The defence minister, Adolf Ogi, made it clear at the outset that whereas Switzerland has been a member of the PfP for four years, there is no prospect of it compromising its neutrality by joining Nato.
More than 400 military experts from 19 countries took part in the week-long "virtual" manoeuvres near Lucerne, simulating a peacekeeping mission and other military scenarios from their desk-tops.
Swiss troops undertook their first military mission abroad in Bosnia-Herzegovina providing logistical support after the civil war ended in 1995.
The troops are ending their stint shortly, but the issue of ongoing aid to Bosnia came under the spotlight at a conference in Bern on Tuesday. Switzerland's foreign minister, Joseph Deiss, assured participants that the Swiss would continue to invest heavily in southeast Europe in an attempt to ensure stability.

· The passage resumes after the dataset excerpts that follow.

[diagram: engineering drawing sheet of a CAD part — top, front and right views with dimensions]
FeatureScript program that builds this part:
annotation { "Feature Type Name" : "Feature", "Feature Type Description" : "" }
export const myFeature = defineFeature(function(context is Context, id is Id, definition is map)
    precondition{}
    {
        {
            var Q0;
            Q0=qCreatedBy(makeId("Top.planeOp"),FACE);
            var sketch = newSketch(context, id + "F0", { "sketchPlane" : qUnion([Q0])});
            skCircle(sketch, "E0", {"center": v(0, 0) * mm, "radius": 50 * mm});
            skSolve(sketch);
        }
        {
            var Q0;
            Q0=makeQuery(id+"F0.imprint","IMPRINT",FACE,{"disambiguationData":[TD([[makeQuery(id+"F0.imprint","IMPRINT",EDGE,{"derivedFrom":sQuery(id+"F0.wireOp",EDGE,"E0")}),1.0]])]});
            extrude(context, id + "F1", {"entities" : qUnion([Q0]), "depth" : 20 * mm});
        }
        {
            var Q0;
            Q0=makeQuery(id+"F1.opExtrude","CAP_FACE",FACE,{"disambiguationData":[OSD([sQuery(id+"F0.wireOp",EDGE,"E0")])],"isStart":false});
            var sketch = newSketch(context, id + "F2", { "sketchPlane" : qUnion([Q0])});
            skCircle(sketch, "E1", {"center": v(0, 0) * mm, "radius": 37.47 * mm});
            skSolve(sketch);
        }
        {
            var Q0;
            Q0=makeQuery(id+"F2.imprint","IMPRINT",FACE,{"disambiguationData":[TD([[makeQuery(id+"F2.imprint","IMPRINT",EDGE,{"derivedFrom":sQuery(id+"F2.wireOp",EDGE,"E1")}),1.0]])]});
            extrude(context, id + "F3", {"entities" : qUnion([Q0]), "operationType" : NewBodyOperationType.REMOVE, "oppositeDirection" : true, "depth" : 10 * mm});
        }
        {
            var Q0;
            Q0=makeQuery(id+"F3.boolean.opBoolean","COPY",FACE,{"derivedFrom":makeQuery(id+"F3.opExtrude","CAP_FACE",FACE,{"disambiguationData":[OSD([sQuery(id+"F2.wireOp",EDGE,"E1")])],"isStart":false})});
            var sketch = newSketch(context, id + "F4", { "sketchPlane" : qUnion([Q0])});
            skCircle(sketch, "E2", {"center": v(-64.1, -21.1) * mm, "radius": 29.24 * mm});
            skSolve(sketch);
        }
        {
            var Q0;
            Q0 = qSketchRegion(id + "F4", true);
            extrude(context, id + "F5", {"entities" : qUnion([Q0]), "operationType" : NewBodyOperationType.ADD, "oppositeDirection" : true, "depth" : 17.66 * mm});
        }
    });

Over the past four years, Switzerland has spent SFr580 million ($330 million) on aid to the region, and that figure could exceed SFr200 million this year.
As a precautionary measure, Swiss people who have spent time in Britain are to be banned from donating blood in Switzerland over fears that supplies could be contaminated by blood containing the human strain of mad cow disease.
The ban was confirmed on Thursday by the director of the blood transfusion service of the Swiss Red Cross, Rudolf Schwabe. "The measure is not based on a real threat now," he said, "but it is a precaution for the future."
Nearly 80 people in Britain have died from so-called new-variant Creutzfeldt-Jakob Disease (CJD), probably contracted after consuming meat from cattle infected with mad cow disease - or BSE.
The success and failure of modern technology was also in evidence this week. Swiss authorities announced on Thursday they were setting up a DNA database to help police in tracking down criminals. Genetic fingerprinting techniques will be used to identify suspects.
On the downside, Credit Suisse had to own up to an embarrassing lapse this week. Details of Swiss bank accounts belonging to famous people were accidentally made public on the Internet.
Account numbers, addresses and money transfers were readily available on the bank's Internet website for a week. Among those affected were the British actor, Roger Moore, the German singer, Udo Jürgens and the Swiss pop star, DJ Bobo.